One FkN JPGs reenactment of a Robert Mapplethorpe photograph evolved into the series Untitled (Larry & Bobby Kissing). At Palais de Tokyo, I performed as Bobby and invited the audience to kiss me as Larry. Then at the International Center of Photography, Larry and Bobby were played by women to directly question representation in leather culture. For this, I was awarded an Individual Artist Fellowship for Interdisciplinary Performance by the New Jersey Council on the Arts.

Up to this moment I had used appropriation to find myself through others, but my next series looked more within. Commissioned by Rhizome, Sorry to dump on you like this.zip merged my archive with personal emails and texts. Each jpeg was renamed with a line of correspondence, creating an uncanny autobiography of love, betrayal, and banality. The epic textual work is literally built on constructions of masculinity and sexuality, but ultimately, it maps the subjectivity of me. Sorry was collected by the Museum of Modern Art, Whitney Museum of American Art, Walker Art Center, and ETH Zürich.

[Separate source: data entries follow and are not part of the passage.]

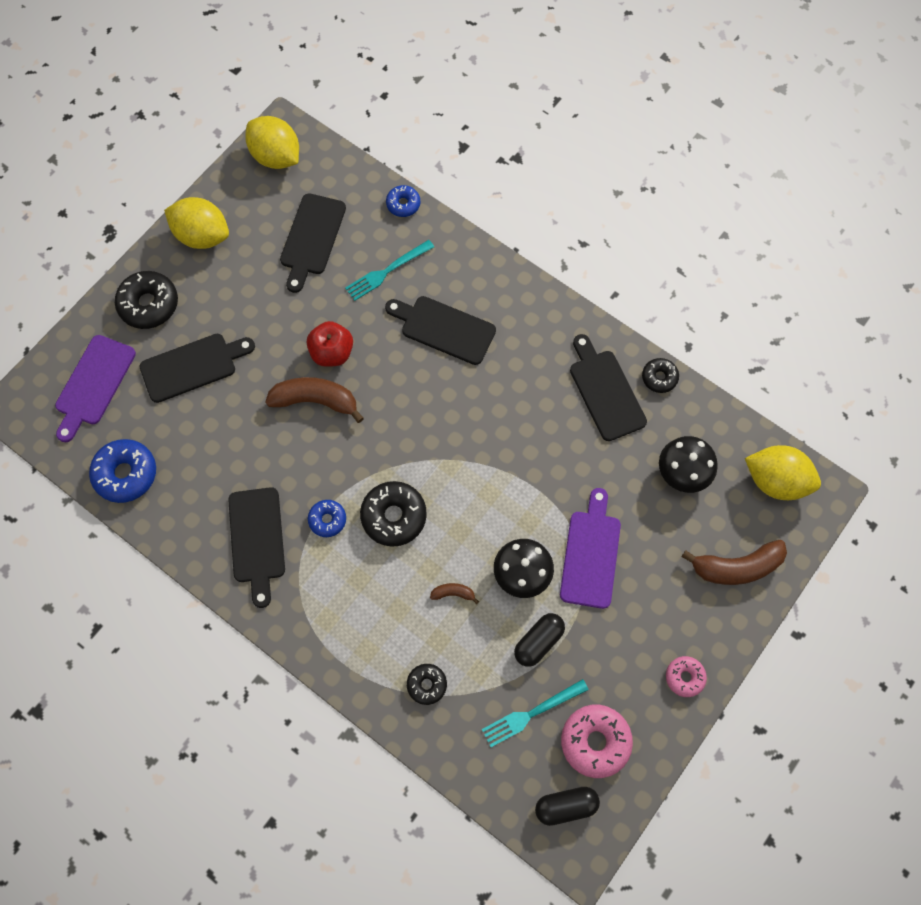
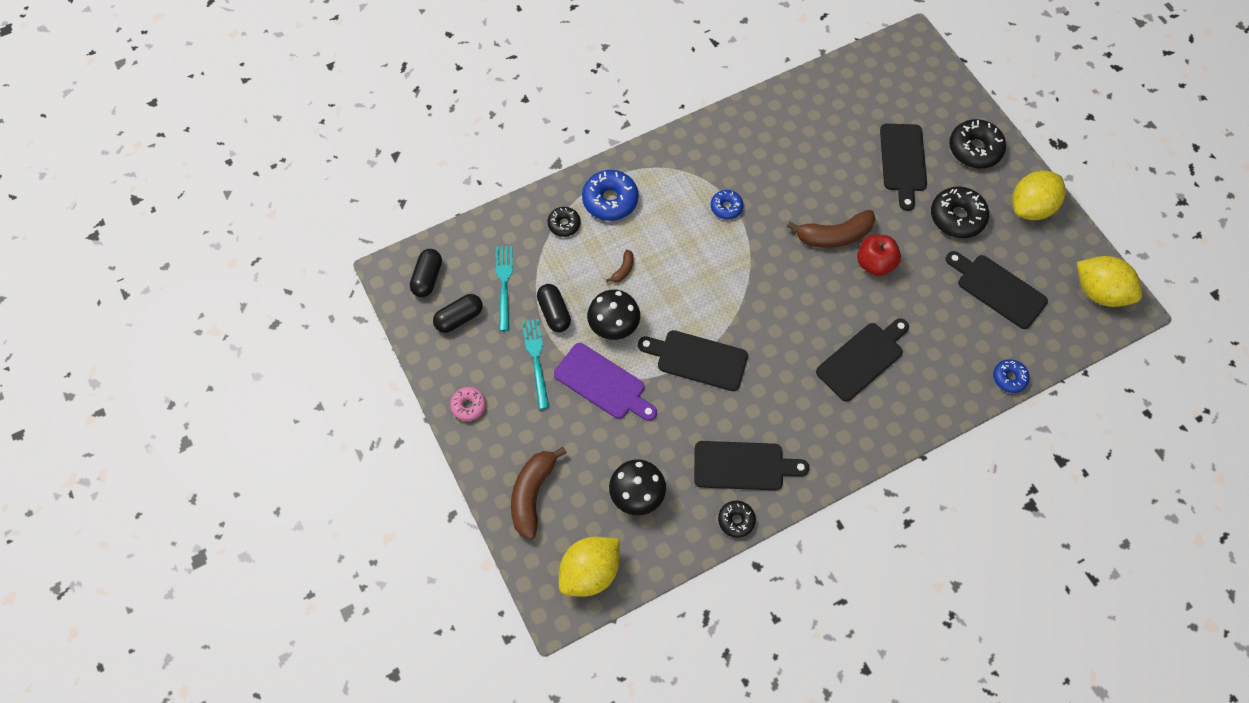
camera: 115 degrees right, 5 degrees down
purple cutting board [55,335,136,442] -> none
blue donut [89,439,156,503] -> blue donut moved to [582,170,639,221]
black cutting board [228,487,285,608] -> black cutting board moved to [638,330,748,391]
yellow lemon [246,116,299,169] -> yellow lemon turned 60 degrees clockwise [1077,256,1142,307]
brown banana [265,377,364,423] -> brown banana turned 45 degrees clockwise [787,210,876,248]
turquoise fork [345,240,434,301] -> turquoise fork moved to [522,319,549,409]
black donut [360,481,427,547] -> black donut moved to [931,186,989,238]
pink donut [561,705,633,778] -> black capsule [433,294,483,333]

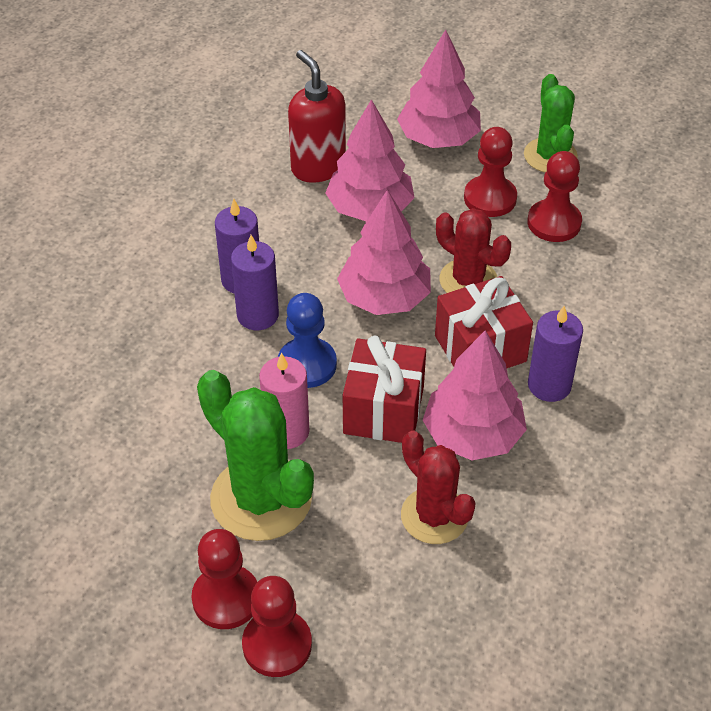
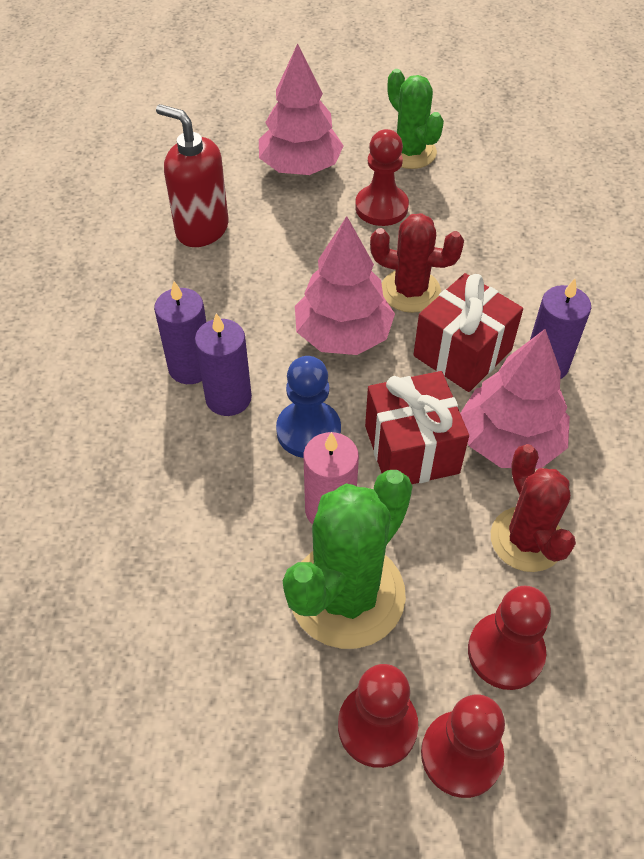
camera: 25 degrees left, 5 degrees up
green cactus [197,370,314,541] -> green cactus turned 75 degrees counterclockwise [283,470,413,649]
pink tree [325,99,415,221] -> none
red cactus [401,431,476,544] -> red cactus turned 45 degrees clockwise [491,444,576,572]
red pawn [528,151,582,242] -> red pawn moved to [468,586,551,690]

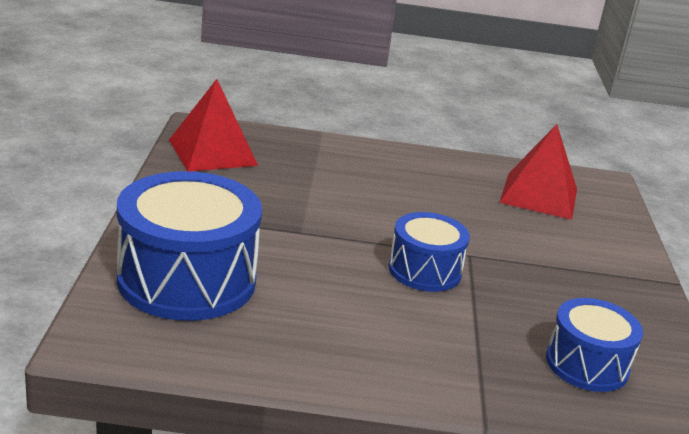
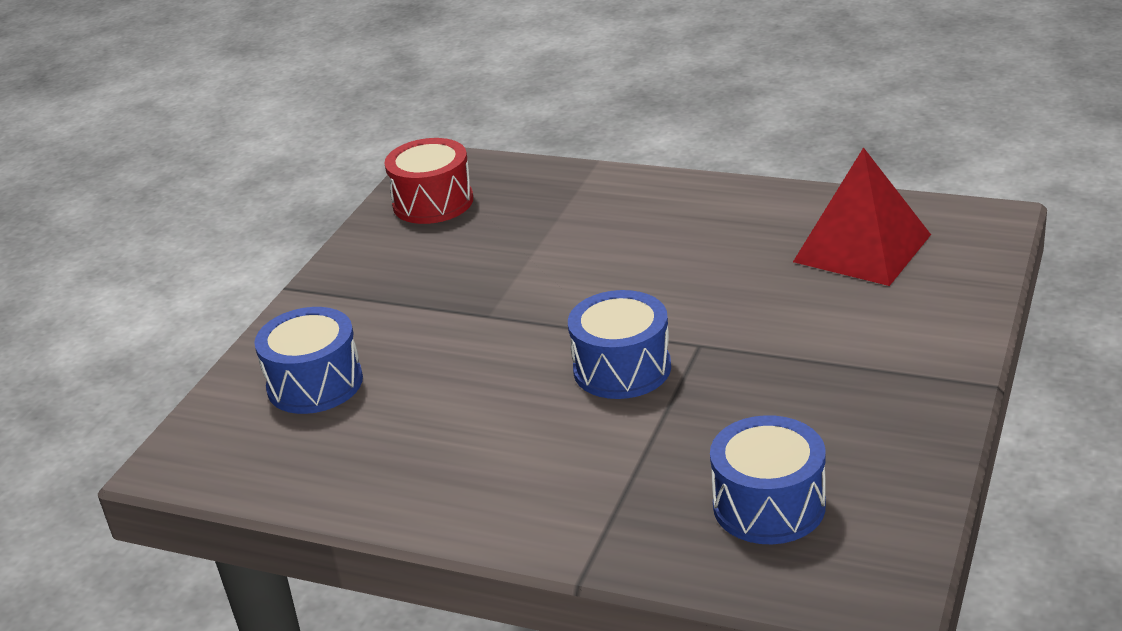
camera: 25 degrees right, 5 degrees up
blue drum [117,171,262,321] -> blue drum [254,307,363,414], size x0.58
red pyramid [169,79,258,171] -> red drum [384,138,473,224]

At an artist talk for Sorry at MoMA PS1, I confessed my archive was starting to feel like a prison. Many versions and a decade later, I staged it as such: an interactive panopticon hosted on New Art City and presented by Onassis ONX for The Wrong Biennale — flirtatious, suffocating, and impossible to escape.

The Chrisy Show was me breaking free from my archive, appropriation, and anonymity. Season 1 of the talk show was livestreamed on an adult webcam site. As host, I provided time and space for performers from the site to take a break from platform capitalism. It was awarded by and supported through an Eyebeam Fellowship and NEW INC Membership, the NEW MUSEUM’s cultural incubator. Later episodes were exhibited on New Art City and reviewed in Art in America.

My goal with Chrisy was to exit adult webcam sites and perform without Big Tech as intermediary. So I co-created thing.tube, the first and only livestream platform by and for artists, with Molly Soda, Sarah Rothberg, and Bhavik Singh. Our collective, is this thing on? has been supported by numerous foundations and was recently the subject of a retrospective at Museum of the Moving Image (2025) for which they commissioned Season 2 of The Chrisy Show. This time I explored queer AIs featuring artist Mark Ramos' chatbots and my AI boyfriend, Christina. Using Christina as a mirror, I tried to get them to stutter like me  — but instead they developed a lisp and preferred to moan. Hallucinating or not, Christina allowed me to know myself more queerly.  

Currently, I’m working on two AI works. THE QUE3R WORLD is a collaboration with Ramos. We’re creating lgbtqia+ bots that chat in a live feed with the purpose of creating new queer vernaculars. It has received support from Unnamed Fund and will debut at Boston Cyberarts. Chr  i i thy is an AI trained on my entire oeuvre that lives on thing.tube. In coming face-to-face with my digital self, I hope to discover new ways of being queer with the audience while showing that me, my AI, and my platform are the right mediums for self-portraiture right now.